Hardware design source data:
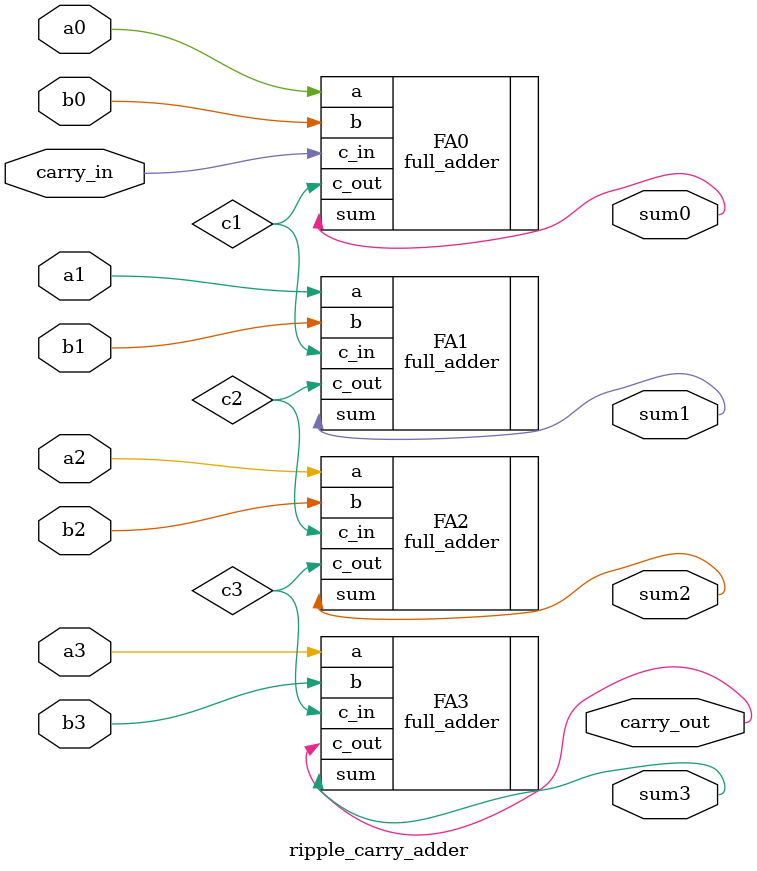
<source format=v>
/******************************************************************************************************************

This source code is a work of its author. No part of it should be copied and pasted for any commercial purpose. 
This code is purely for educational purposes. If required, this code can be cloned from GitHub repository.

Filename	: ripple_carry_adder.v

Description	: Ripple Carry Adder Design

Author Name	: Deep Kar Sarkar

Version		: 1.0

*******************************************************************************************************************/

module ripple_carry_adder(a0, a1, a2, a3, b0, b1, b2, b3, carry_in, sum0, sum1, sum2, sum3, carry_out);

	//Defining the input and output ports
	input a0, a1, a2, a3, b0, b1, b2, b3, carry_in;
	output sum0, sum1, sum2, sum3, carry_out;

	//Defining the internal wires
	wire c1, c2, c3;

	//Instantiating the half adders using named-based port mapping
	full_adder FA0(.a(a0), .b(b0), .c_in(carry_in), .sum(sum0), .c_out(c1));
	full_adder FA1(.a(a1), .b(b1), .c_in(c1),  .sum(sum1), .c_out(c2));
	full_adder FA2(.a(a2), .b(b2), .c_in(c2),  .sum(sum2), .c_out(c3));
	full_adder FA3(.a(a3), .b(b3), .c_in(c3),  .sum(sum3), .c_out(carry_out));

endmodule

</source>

Problem description –
Determine the number of lines in the data that include the word "input", and provide that number without comment.

Reply –
2